Medically Challenged & Disabled
If you have someone in your family with a serious medical condition or disability, consider leaving the Island with them prior to a serious hurricane hitting. If this is not possible, consult with a medical professional who is familiar with your loved ones medical history in order to receive tips on how to keep them as healthy as possible during a high stress situation. Also, if they are reliant on special medication, ensure you have an ample supply on hand.
There are only two pet-friendly shelters on Grand Cayman and there is limited capacity. Space will be allocated on a first-come, first-served basis. Refer to our Hurricane & Pets page for helpful information on how to protect your pets during a hurricane.
Tips for the Aftermath of a Hurricane
The aftermath of hurricane can be a stressful time, even though the worst is finally over. To remain healthy and safe after the storm, follow these helpful tips:
- Always assume that powerlines are live and never touch low hanging powerlines or objects in contact.

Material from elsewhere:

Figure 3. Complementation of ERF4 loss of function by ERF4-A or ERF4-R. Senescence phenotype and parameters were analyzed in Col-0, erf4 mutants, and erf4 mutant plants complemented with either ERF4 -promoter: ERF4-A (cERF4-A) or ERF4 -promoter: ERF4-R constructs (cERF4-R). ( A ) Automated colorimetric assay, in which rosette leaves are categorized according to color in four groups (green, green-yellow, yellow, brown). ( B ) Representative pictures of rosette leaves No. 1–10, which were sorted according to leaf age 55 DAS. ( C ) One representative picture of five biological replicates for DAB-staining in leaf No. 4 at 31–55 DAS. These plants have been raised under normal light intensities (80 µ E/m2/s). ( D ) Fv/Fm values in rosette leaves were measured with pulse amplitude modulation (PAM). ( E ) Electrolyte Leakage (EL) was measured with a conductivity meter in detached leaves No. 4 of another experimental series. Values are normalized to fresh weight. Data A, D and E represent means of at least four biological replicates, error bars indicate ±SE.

- Only turn on your main breaker once you are sure that every secondary breaker is switched off. Once you switch on the main breaker, check all the secondaries one at a time and call an electrician to fix any faults.
- Open windows and doors to ventilate your house and dry flooded or damp areas to mitigate damage from mould.
- Boil any water before consuming.
- Make sure you do not turn your water back on until the Water Authority/Government has advised that water services have been restored in your local area. Once you turn on the water, inspect your home for damaged pipes.
- Be especially careful of pests, such as scorpions that are dispersed during storms.
- Check thoroughly for gas leakages before striking a match.
- Try to restrict the use of telephones to emergencies, so lines are left open.
- Avoid walking in settled water as it may be contaminated with bacteria.